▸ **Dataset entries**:
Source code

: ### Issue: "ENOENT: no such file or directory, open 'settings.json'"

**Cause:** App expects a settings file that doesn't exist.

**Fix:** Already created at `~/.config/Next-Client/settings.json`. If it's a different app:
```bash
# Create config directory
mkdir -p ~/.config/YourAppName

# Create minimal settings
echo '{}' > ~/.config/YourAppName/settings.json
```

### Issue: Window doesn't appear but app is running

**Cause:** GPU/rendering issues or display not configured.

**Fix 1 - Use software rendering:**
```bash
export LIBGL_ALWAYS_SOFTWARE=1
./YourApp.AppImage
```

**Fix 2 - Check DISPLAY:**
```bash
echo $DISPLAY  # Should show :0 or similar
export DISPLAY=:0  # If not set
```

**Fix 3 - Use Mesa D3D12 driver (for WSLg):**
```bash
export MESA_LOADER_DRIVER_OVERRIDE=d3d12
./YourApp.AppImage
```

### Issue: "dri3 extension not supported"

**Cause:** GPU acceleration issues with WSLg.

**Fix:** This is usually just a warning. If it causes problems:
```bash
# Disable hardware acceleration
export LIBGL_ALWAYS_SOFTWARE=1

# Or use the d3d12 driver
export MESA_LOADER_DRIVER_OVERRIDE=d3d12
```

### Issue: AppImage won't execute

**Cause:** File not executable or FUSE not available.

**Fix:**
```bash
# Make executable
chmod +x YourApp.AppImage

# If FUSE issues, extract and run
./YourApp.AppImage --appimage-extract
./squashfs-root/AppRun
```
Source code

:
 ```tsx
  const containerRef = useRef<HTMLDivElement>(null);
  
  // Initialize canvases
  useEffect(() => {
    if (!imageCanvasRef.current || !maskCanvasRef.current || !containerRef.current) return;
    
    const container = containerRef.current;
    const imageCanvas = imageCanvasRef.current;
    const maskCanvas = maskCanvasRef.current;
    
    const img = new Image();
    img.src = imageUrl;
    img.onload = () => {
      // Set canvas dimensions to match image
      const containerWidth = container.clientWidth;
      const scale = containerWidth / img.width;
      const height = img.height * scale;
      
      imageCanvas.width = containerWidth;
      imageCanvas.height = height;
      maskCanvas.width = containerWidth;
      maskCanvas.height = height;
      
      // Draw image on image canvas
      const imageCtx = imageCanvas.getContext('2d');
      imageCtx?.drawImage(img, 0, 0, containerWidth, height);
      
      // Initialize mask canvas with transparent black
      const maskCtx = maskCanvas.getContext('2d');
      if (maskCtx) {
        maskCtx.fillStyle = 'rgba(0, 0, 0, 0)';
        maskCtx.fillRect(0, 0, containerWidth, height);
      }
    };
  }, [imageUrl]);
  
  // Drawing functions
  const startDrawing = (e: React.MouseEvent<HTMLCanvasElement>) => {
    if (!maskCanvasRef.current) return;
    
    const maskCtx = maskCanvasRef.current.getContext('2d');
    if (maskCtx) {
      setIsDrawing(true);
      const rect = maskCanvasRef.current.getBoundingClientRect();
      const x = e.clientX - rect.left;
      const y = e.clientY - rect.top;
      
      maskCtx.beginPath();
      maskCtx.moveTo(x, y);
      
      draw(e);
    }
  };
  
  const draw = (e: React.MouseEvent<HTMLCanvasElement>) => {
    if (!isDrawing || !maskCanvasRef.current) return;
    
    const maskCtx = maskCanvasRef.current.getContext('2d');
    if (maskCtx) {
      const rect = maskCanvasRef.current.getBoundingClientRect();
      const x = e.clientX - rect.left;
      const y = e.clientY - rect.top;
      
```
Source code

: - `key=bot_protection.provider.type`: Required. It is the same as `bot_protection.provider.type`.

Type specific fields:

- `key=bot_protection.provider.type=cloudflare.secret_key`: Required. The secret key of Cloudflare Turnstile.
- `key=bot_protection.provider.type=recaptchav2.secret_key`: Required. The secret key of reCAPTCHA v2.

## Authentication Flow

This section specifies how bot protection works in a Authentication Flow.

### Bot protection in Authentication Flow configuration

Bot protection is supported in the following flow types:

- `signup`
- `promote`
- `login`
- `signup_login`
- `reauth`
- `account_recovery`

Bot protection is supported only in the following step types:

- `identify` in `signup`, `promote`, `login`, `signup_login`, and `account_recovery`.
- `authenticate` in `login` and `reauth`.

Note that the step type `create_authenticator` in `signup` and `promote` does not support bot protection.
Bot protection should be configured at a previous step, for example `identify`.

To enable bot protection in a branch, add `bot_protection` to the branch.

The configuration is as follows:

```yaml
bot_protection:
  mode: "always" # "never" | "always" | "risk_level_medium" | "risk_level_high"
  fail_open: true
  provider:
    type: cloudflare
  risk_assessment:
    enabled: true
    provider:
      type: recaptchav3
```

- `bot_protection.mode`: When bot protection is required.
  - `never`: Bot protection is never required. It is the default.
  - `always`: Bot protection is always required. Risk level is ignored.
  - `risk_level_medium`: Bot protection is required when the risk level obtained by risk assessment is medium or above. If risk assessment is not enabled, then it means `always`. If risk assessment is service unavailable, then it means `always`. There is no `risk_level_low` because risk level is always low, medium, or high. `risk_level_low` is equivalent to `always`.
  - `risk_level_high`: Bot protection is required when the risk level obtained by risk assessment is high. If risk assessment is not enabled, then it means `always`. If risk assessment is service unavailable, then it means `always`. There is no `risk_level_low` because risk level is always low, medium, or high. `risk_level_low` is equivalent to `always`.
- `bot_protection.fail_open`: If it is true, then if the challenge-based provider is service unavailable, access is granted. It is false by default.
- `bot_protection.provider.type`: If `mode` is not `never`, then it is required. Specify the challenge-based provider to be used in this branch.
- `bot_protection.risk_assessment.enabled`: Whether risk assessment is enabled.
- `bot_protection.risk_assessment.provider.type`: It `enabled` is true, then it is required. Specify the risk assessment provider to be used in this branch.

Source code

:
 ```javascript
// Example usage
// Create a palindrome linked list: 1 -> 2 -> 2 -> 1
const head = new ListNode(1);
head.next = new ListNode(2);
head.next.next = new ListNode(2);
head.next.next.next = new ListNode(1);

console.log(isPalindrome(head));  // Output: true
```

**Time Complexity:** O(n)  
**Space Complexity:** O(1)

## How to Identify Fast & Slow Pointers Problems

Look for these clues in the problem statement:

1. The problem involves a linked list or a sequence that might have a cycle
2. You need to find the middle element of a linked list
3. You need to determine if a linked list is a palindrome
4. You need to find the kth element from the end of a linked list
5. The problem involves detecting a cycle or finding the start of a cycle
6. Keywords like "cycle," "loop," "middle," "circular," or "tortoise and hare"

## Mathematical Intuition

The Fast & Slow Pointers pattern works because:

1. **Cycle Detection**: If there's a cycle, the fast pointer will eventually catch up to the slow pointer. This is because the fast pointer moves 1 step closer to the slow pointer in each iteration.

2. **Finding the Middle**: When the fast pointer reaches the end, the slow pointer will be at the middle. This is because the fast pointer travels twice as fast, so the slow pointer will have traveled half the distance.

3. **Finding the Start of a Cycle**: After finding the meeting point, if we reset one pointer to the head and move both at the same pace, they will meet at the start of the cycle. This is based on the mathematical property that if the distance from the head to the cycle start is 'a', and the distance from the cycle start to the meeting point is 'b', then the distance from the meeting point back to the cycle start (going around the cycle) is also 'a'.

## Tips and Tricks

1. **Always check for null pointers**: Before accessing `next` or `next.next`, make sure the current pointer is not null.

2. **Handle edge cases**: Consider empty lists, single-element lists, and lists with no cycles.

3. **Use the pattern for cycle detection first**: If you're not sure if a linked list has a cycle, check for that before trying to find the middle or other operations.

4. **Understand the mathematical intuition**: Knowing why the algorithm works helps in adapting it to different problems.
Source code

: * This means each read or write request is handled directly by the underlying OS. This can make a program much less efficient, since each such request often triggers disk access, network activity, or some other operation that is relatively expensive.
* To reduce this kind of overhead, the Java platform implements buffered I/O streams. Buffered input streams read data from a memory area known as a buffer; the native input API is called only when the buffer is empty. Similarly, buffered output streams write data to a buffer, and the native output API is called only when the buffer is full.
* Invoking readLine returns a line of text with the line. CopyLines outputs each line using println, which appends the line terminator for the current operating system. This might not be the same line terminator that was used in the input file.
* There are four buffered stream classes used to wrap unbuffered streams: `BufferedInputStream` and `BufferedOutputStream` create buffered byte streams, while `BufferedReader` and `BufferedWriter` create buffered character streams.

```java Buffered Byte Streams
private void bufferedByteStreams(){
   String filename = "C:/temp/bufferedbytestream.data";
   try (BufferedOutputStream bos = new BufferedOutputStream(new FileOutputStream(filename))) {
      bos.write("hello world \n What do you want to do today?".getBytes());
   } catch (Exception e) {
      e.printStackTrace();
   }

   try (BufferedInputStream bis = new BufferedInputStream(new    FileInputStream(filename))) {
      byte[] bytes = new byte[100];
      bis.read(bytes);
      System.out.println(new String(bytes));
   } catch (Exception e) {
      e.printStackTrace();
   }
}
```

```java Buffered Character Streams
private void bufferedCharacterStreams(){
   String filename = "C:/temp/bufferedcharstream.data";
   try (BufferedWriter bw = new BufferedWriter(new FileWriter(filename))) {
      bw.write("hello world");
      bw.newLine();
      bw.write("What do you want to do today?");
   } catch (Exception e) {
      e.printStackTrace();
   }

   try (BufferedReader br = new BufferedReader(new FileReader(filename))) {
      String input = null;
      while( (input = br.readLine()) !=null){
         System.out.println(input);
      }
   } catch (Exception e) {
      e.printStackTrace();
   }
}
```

▸ **WHAT NEEDS TO BE DONE**: Each line above that contains the word "rendering" must be copied.

▸ **SOLUTION TO THIS PROBLEM**:
**Cause:** GPU/rendering issues or display not configured.
**Fix 1 - Use software rendering:**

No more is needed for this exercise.